» **WHAT YOU NEED TO DO**
Extract the lines from the first line of the records below through the line containing "चुरादिकगणनामं, नामतो अट्ठमं गणं॥", inclusive, and reproduce them exactly as written.

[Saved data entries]
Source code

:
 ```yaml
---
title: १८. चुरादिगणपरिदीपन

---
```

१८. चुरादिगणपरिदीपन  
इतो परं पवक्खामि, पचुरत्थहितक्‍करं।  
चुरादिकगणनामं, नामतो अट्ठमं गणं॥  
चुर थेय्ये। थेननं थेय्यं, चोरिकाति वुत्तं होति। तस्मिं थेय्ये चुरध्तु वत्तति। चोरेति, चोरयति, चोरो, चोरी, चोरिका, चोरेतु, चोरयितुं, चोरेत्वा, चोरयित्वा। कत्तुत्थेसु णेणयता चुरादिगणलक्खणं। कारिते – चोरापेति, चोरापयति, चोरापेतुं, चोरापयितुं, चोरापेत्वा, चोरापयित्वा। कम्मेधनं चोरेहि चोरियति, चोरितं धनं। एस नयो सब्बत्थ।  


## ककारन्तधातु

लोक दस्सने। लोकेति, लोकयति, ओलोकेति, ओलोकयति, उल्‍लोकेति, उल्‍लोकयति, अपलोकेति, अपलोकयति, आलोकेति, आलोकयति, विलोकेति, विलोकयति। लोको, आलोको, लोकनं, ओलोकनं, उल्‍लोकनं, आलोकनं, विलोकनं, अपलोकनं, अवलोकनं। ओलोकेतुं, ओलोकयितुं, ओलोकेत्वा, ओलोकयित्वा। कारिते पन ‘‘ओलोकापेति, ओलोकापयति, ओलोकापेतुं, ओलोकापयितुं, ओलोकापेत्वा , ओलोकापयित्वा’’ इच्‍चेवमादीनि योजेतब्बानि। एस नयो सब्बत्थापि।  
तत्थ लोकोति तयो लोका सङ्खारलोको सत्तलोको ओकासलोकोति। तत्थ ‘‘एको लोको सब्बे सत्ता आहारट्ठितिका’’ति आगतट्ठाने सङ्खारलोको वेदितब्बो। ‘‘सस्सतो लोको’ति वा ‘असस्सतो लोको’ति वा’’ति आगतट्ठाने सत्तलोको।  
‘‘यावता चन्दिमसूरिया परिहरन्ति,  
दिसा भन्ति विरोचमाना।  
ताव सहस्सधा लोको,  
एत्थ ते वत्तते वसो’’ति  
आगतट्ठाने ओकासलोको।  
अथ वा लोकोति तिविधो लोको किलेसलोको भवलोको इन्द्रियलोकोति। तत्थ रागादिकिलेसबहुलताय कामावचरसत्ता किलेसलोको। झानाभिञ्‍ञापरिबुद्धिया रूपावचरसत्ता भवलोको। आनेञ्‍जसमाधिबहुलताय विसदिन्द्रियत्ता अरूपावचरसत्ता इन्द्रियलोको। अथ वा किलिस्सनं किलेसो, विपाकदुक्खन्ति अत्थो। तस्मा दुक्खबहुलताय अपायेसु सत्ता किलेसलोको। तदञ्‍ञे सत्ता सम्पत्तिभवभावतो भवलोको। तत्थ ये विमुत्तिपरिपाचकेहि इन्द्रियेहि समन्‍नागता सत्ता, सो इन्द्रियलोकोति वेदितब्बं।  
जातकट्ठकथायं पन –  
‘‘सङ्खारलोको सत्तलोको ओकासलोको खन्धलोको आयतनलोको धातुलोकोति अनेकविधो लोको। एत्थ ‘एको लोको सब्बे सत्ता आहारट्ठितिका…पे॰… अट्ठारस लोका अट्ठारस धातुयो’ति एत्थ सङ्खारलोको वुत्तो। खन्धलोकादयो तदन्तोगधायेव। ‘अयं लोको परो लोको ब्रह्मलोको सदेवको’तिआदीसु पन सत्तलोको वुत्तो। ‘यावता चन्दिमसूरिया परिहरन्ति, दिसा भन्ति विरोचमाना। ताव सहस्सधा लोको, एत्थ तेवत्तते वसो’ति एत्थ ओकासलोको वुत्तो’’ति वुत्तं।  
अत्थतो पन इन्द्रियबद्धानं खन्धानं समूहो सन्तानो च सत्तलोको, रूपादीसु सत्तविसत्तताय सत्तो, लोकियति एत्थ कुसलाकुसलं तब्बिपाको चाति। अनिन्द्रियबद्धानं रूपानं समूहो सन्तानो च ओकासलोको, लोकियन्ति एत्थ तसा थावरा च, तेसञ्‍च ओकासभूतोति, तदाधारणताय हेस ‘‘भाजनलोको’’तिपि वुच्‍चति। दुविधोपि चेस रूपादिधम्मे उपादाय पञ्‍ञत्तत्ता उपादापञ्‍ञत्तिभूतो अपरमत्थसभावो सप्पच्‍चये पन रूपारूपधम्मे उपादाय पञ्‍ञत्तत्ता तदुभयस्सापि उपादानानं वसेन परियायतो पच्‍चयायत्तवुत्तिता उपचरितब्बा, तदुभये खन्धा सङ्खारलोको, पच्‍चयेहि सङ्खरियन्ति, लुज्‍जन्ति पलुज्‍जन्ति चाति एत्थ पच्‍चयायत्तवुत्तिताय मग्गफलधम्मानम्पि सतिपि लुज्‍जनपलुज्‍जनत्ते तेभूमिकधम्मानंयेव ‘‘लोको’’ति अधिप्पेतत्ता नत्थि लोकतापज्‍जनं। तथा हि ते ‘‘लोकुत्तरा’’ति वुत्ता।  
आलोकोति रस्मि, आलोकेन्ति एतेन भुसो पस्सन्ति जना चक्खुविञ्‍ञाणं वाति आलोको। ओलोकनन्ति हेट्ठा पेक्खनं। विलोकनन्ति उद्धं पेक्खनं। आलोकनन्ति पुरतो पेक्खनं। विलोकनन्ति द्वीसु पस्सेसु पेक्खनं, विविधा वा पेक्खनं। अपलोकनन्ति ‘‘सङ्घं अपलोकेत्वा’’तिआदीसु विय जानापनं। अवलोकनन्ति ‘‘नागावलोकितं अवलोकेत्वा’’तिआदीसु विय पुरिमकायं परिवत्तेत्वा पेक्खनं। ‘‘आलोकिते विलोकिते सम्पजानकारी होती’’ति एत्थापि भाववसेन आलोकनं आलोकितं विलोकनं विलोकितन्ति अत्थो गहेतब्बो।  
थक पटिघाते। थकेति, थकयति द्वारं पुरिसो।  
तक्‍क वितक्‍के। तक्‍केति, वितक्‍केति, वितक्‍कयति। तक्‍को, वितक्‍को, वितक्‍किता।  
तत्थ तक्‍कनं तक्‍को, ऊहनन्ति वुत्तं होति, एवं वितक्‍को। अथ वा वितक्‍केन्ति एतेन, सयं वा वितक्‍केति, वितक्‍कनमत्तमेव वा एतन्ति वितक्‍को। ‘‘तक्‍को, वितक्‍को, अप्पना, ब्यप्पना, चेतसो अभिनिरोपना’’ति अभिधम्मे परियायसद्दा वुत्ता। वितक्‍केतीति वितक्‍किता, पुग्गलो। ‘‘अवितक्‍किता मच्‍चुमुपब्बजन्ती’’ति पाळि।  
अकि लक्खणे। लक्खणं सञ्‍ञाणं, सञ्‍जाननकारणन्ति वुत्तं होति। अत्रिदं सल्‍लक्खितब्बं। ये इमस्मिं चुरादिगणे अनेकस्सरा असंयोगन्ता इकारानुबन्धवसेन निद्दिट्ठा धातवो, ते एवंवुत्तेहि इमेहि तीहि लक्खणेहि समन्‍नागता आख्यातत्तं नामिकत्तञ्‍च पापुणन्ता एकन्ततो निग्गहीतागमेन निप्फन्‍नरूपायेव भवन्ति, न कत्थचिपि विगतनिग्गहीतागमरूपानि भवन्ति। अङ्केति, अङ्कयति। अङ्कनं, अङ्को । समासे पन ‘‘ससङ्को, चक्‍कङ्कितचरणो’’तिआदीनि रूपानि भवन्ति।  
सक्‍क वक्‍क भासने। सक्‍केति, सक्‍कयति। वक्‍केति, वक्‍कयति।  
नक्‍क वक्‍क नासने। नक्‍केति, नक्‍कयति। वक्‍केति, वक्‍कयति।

» **ANSWER**
Source code

:
 ```yaml
---
title: १८. चुरादिगणपरिदीपन

---
```

१८. चुरादिगणपरिदीपन  
इतो परं पवक्खामि, पचुरत्थहितक्‍करं।  
चुरादिकगणनामं, नामतो अट्ठमं गणं॥  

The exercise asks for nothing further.